As a validation cohort 17 samples from patients not in the test series of the Cohort 03 samples as well as 31 independent age-matched QBC controls were assayed, however, the available material was extremely limited and included plasma that had only been spun at low speed as well as much smaller aliquots of plasma, as little as 0.5 ml (Supplementary Fig. 3). The average sequencing depth for the Cohort 03 samples was 1.7 million reads with 53% of reads passing the BiQ Analyser filter and the QBC samples had an average depth of 1.5 million reads with a 49% yield of high-quality reads. There was an average of 14.5 positive probes for Cohort 03 verses 0.9 positive for the QBC controls (Fig. 7). Despite the limitations of these validation samples the mDETECTTNBC assay produced an AUC of 0.92 with a sensitivity of 76% and a specificity of 100% (Supplementary Fig. 4).

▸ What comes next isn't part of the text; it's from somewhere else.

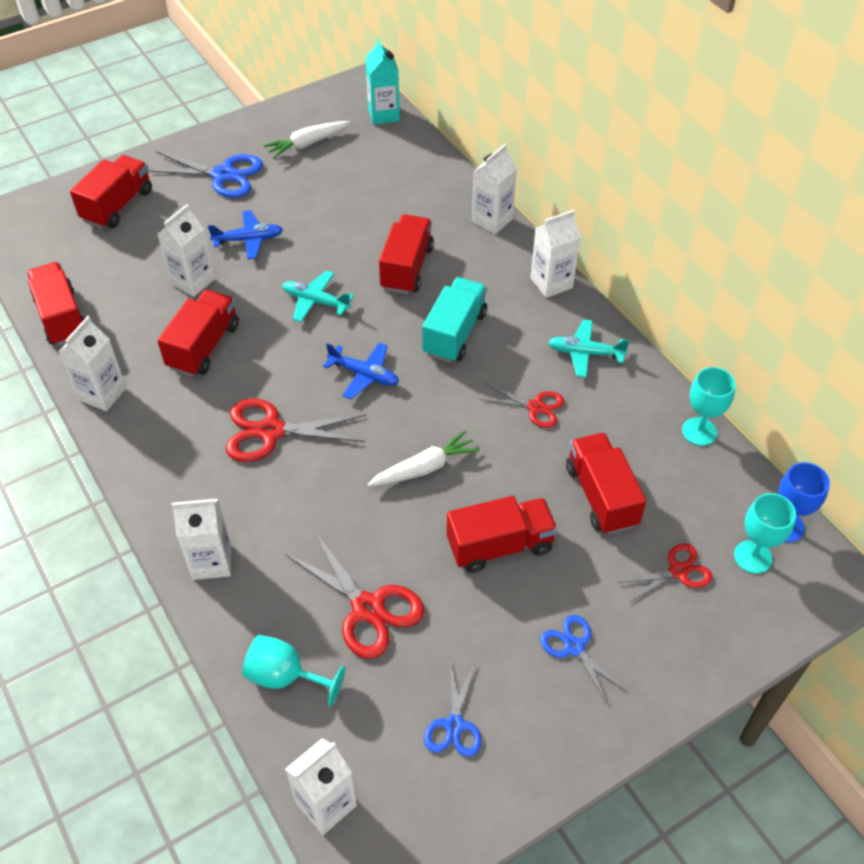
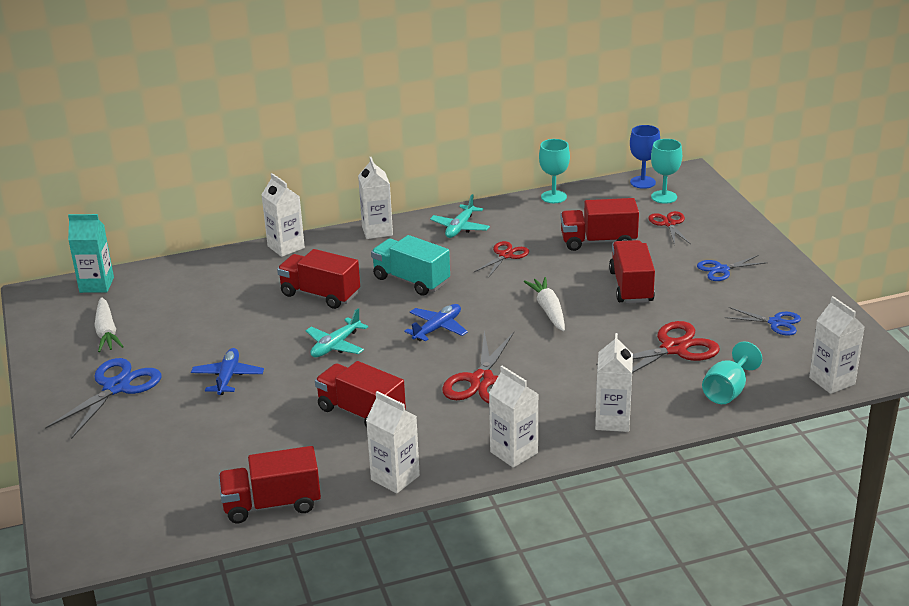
camera: 75 degrees left, 20 degrees down
(117, 206) = (115, 461): red truck -> none
(193, 281) = (267, 415): white carton -> white carton (514, 452)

Fig. 7: mDETECT analysis of Validation Cohort 03 samples and new control plasma DNA.
figure 7

The DNA from 17 patients not included in the Test Cohort, as well as 31 new plasma samples from healthy age-matched volunteers (QBC 16-109) were analysed using mDETECT for the 54 optimal probes as described in Fig. 6. A heatmap of the fraction of methylated DNA for each probe is shown as described in Fig. 5.

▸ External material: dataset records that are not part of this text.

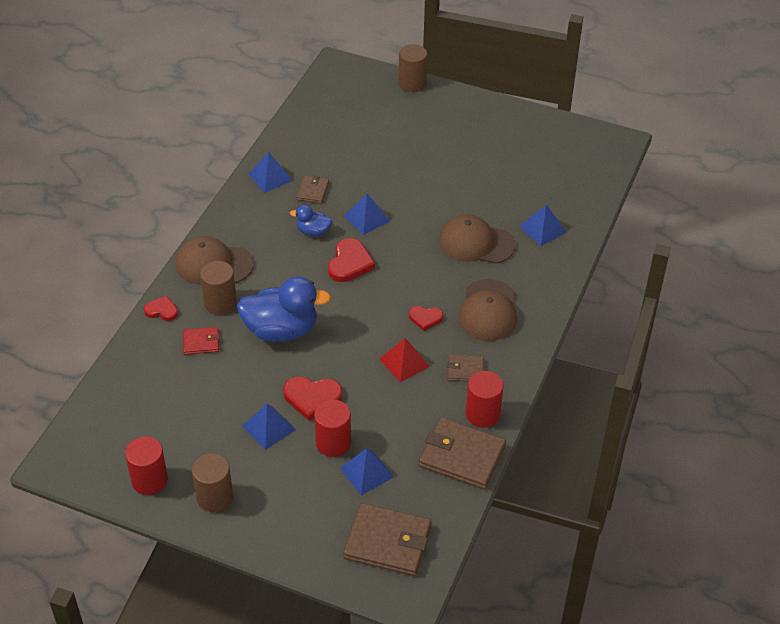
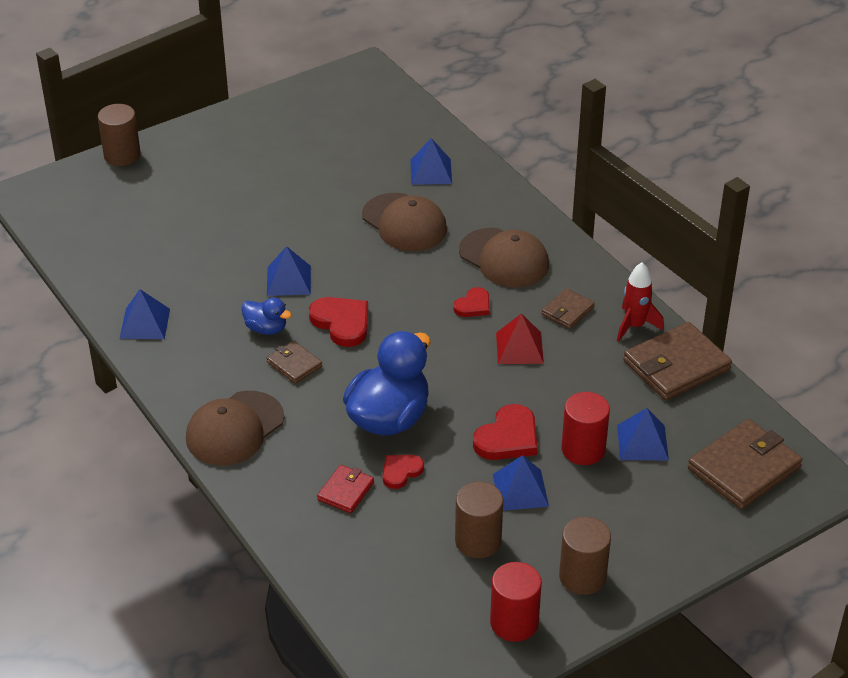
camera: 55 degrees left, 5 degrees down
(162, 310) = (264, 504): red heart -> red heart (401, 472)
(220, 303) = (300, 449): brown cylinder -> brown cylinder (478, 541)
(312, 191) = (204, 301): brown wallet -> brown wallet (294, 364)
(313, 231) = (266, 328): blue duck -> blue duck turned 105 degrees counterclockwise
(476, 243) = (404, 223): brown cap -> brown cap turned 90 degrees counterclockwise
(482, 414) = (634, 326): red cylinder -> red rocket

Cohort 03 had previously been characterised for ctDNA levels using a TP53 next-generation sequencing assay44. Of seven samples that had identifiable TP53 mutations but were still negative based on sequencing, all were positive for mDETECTTNBC (Fig. 8, left axis) and 5 of these likely had some ctDNA present as the level of CTCs in these patients was from 2 to 5580 (per 10 ml). The mDETECTTNBC levels were correlated with ctDNA levels measured by TP53 mutant allele frequency (where observed) with an R2 value of 0.54 (Fig. 8). Replicate samples were in good agreement and on average were within 30% of each other (Supplementary Fig. 3).

Fig. 8: mDETECT versus ctDNA levels determined by TP53 mutation sequencing.
figure 8

A next-generation sequencing TP53 mutation-based test was previously used to quantitate ctDNA levels in the plasma from these patients and is expressed on a log scale as ng of ctDNA per ml of plasma (x-axis). The number of mDETECT probes that were positive for methylation for each sample is plotted (right y- axis). For samples that were negative for the TP53 assay (Diamonds) the mDETECT levels are plotted on the left y-axis as zero cannot be plotted on a log scale. Regression analysis shows that the relationship between mDETECT and TP53-based levels is reasonably well correlated (R2 = 0.54).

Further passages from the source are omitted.